The last few weeks as a “literary dude” have offered no end of insight and opportunity.
First, I’m honored to announce that I’ve joined the board of directors of the Great Lakes Commonwealth of Letters. The GLCL is a non-profit writing center dedicated to encouraging, promoting, and celebrating the craft of writing, the endeavors of writers, and the importance of the literary arts in the communities of the Great Lakes region. Founded in 2013 and headquartered in the heart of beautiful and historic Grand Rapids, Michigan, GLCL offers reading series, craft talks, classes and workshops, Great Lakes author book launches, teen and young adult programming, writing contests, consultations with professional regional writers, and much more.
Second, I recently concluded a trip to Kalamazoo-area bookstores coordinated by Deborah Gang, an author/poet with whom Caffeinated Press has contracted for her novel, The Half Life of Everything. Deborah introduced me to the major indie booksellers in the area–Joanna at Bookbug, John at Kazoo Books and Dean at Michigan News. Each visit brought me a valuable new nugget of wisdom about how publishing works from a retailer’s perspective. Not only did I enjoy the chance to visit new-to-me bookstores, but I also filled a few holes in my thinking about the best way to market new titles.
All of this–on top of the recent release of Brewed Awakenings 2 anthology that I edit, plus the contracting with Wipf and Stock for a short essay in Tushnet’s Staying Catholic When You’ve Been Hurt in the Church–makes for a busy but incredibly rewarding fortnight!
Because now we pivot to National Novel Writing Month.
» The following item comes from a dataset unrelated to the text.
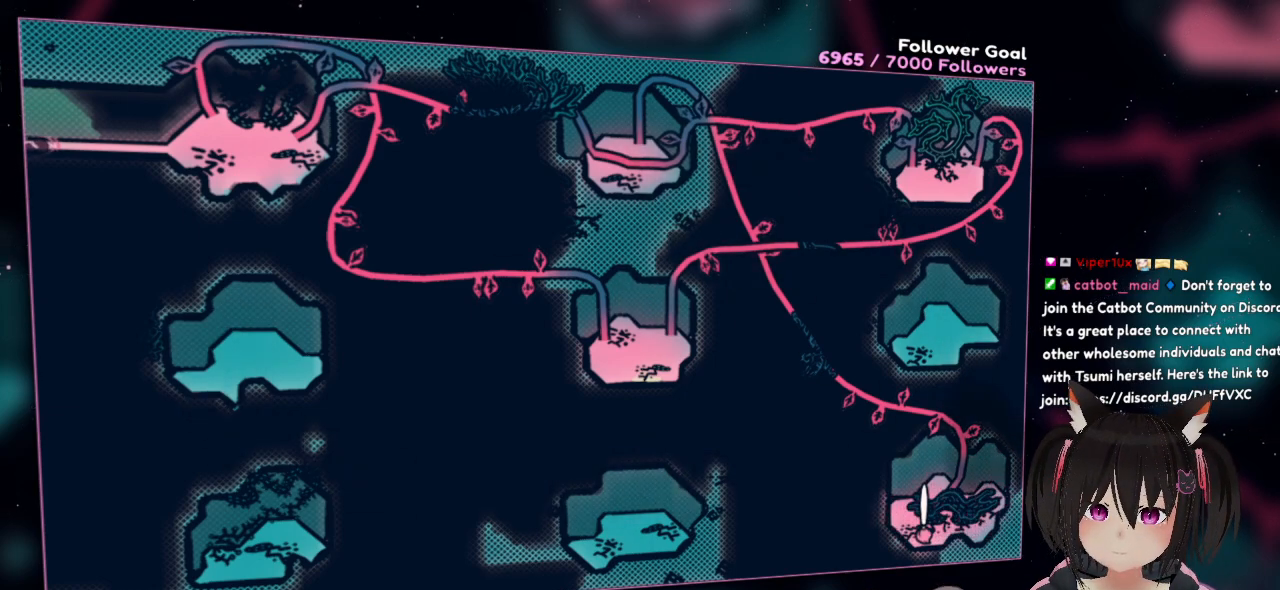
{"buttons": ["R2"], "left_stick": "center", "right_stick": "center", "events": []}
Whoa! NaNoWriMo begins on November 1. I’ve already figured out, in broad strokes, what I’m going to do: A literary novel presently titled The Catfish in the Shallows.
Police detectives remain stumped after Noah Thomas is found dead, his mangled body tossed into the Grand River, so the young man’s grandmother hires Jordan Sanders, an effective yet colorful private investigator, to uncover the truth. Sanders takes the case, but the deeper he probes into the intersecting lines of four prominent West Michigan families, the more he discovers that although wealth can obscure a multitude of sins, no family can completely hide all the rot within.
I’m trying something new with this season’s work effort. It’s been my observation through my work as fiction editor of The 3288 Review and series editor of Brewed Awakenings that many authors seem to present stories in a plot-forward way–i.e, they develop a single overarching plot and then build everything else (characters, settings, twists) in service to that major plot. And that’s fine … but it’s not sublime.
With Catfish, I’m aiming for a more baroque experience. The West Michigan setting isn’t intended to be an afterthought, but rather a cultural reality deeply woven into the fabric of the story, with Upper Midwest proclivities shaping the conflict and the logic behind each clue that the main character uncovers. I plan to use lush descriptions and more complex sentence structures (including a Buckleyesque vocabulary) to set the story apart. And although the main plot is a murder mystery, this isn’t a typical detective novel–the search for the killer is, in a sense, a vehicle to advance several deliberately developed subplots that address the animosities that the very rich sometimes feel for one another. The overall feel is intended to be more literary than genre.
We’ll see how this works. As with my previous NaNoWriMo experiences, I use this time to experiment. I learn a lot by doing. I have no idea whether I’ll be satisfied with the output or whether, come December 1, I’ll file it away in the back of the cabinet.
Regardless of the manuscript’s potential legs, the November frenzy will be worth it.